● **Document text**
===

Background: Tuberculosis (TB) is preventable and curable but eliminating it has proven challenging. Safe and effective TB vaccines that can rapidly reduce disease burden are essential for achieving TB elimination. We assessed future costs, cost-savings, and cost-effectiveness of introducing novel TB vaccines in low- and middle-income countries (LMICs) for a range of product characteristics and delivery strategies.
Methods and findings: We developed a system of epidemiological and economic models, calibrated to demographic, epidemiological, and health service data in 105 LMICs. For each country, we assessed the likely future course of TB-related outcomes under several vaccine introduction scenarios, compared to a "no-new-vaccine" counterfactual. Vaccine scenarios considered 2 vaccine product profiles (1 targeted at infants, 1 at adolescents/adults), both assumed to prevent progression to active TB. Key economic inputs were derived from the Global Health Cost Consortium, World Health Organization (WHO) patient cost surveys, and the published literature. We estimated the incremental impact of vaccine introduction for a range of health and economic outcomes. In the base-case, we assumed a vaccine price of $4.60 and used a 1× per-capita gross domestic product (GDP) cost-effectiveness threshold (both varied in sensitivity analyses). Vaccine introduction was estimated to require substantial near-term resources, offset by future cost-savings from averted TB burden. From a health system perspective, adolescent/adult vaccination was cost-effective in 64 of 105 LMICs. From a societal perspective (including productivity gains and averted patient costs), adolescent/adult vaccination was projected to be cost-effective in 73 of 105 LMICs and cost-saving in 58 of 105 LMICs, including 96% of countries with higher TB burden. When considering the monetized value of health gains, we estimated that introduction of an adolescent/adult vaccine could produce $283 to 474 billion in economic benefits by 2050. Limited data availability required assumptions and extrapolations that may omit important country-level heterogeneity in epidemiology and costs.

===

● **Source information**
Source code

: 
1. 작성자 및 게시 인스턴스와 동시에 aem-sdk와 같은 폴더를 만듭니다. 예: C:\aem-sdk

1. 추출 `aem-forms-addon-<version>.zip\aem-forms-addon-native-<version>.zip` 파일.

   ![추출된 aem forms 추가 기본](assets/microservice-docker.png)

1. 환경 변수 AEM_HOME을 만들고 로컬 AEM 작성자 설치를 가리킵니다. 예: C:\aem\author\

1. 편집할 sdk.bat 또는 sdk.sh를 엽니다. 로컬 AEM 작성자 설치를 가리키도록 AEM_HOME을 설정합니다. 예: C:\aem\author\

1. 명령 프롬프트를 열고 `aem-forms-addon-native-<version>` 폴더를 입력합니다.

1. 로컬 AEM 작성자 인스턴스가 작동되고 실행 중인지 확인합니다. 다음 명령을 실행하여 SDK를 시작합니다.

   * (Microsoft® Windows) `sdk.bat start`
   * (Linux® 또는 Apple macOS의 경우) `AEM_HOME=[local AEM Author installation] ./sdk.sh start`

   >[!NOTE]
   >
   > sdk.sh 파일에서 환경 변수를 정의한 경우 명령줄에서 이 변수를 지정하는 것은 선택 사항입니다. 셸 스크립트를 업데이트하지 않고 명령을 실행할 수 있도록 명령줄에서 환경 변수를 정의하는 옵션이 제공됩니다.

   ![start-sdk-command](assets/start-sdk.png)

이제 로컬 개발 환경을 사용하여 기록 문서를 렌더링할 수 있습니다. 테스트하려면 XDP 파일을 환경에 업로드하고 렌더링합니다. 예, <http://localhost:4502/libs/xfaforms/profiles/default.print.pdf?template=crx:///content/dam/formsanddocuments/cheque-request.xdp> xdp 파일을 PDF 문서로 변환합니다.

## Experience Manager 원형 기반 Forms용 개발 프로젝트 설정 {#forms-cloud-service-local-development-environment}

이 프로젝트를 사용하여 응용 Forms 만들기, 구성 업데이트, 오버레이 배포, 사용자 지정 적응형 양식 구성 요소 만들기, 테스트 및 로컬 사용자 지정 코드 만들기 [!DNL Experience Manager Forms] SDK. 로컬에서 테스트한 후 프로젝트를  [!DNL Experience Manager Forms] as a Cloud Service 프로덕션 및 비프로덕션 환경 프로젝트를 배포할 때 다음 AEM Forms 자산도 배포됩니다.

===

● **Brief 1**
Translate this sentence from the tuberculosis vaccine abstract into Spanish: "From a health system perspective, adolescent/adult vaccination was cost-effective in 64 of 105 LMICs."
● **Brief 2**
Answer these from the tuberculosis vaccine abstract:
(a) How many LMICs were the models calibrated to?
(b) What vaccine price was assumed in the base-case?
(c) What range of economic benefits by 2050 was estimated for introducing an adolescent/adult vaccine?
● **Brief 3**
Reproduce word for word the passage of the tuberculosis vaccine abstract that starts with "Background: Tuberculosis (TB)" and finishes with "and delivery strategies.".

● **Written solution 1**
Desde la perspectiva del sistema de salud, la vacunación de adolescentes/adultos fue costo-efectiva en 64 de 105 PIBM.

● **Written solution 2**
(a) 105
(b) $4.60
(c) $283 to 474 billion

● **Written solution 3**
Background: Tuberculosis (TB) is preventable and curable but eliminating it has proven challenging. Safe and effective TB vaccines that can rapidly reduce disease burden are essential for achieving TB elimination. We assessed future costs, cost-savings, and cost-effectiveness of introducing novel TB vaccines in low- and middle-income countries (LMICs) for a range of product characteristics and delivery strategies.